一番のメリットはライ・ロフト角を調整できること
みんゴル取材班(以下、み):一時期は中空アイアンが流行りましたが、最近はブリヂストン、ミズノ、キャロウェイ、テーラーメイドなど新作アイアンに軟鉄鍛造が多いような気がします。メーカーはどこにニーズがあると考えているのでしょうか。
宮城:一般のアマチュアユーザーは、軟鉄鍛造アイアンは打感がいいとか、音が澄んでいるとかよくいいますが、実は飛び系アイアンに使われるバネ鋼を使おうが中国製ヘッドに多い8620ニッケルクロムモリブデン鋼であろうが、軟鉄鍛造と似たような打感のアイアンを作ることは可能です。
み:えっ、本当ですか? 軟鉄鍛造神話が崩壊しそうな話ですよ。
宮城:材質も多少は影響しますが、打感は打球面の裏側の肉厚でほとんど決まります。マッスルバックが肉厚なのはいうまでもありませんが、軟鉄鍛造だとキャビティでも肉厚を薄くできないので必然的に打感がよくなるというだけの話です。これに対してバネ鋼は初速を上げるために薄く作られることが多いので弾きの強い打感になります。
み:そういえば宮城さんの設計したプロトコンセプトのポケットキャビティはフェースがバネ鋼ですがあえて厚めに作られているとか。つまり、打感の違いは設計コンセプトによって生まれるということですね。そうであれば、われわれのようなふつうのアマチュアがわざわざ軟鉄鍛造アイアンを使う意味はありますか?
宮城:ひとつ大事なことを忘れていませんか。軟鉄鍛造アイアンの一番のメリットはライ・ロフト角を自分に合わせて調整できることです。

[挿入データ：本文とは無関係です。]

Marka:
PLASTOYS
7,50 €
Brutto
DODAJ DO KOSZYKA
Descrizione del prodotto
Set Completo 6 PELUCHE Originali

プロや上級者が選ぶ理由もそこにあります。
み:アベレージゴルファーが手を出していいものでしょうか?
宮城:もちろんです。いいショットを打って、いいスコアで上がりたいという向上心があるなら、アベレージゴルファーこそ軟鉄鍛造アイアンを購入してきちんとライ角を合わせてもらうべきです。といっても、いきなりマッスルバックやハーフキャビティを使う必要はありません。最初はやさしいポケットキャビティを選べばいいでしょう。
み:最近はポケットキャビティが少なくなっているような気がするのですが、なにか理由があるのでしょうか?
宮城:ポケットキャビティは設計も製造も難しいからでしょうね。タングステンを入れるにしても、中空なら空洞の部分にポンと入れるだけですが、ポケットキャビティでは手間をかけてソールを加工しなくてはなりません。しかし、中空アイアンは飛距離は出ますが、本来やさしくはありません。本当に球が上がらない人やミート率が悪い人はポケットキャビティを探しましょう。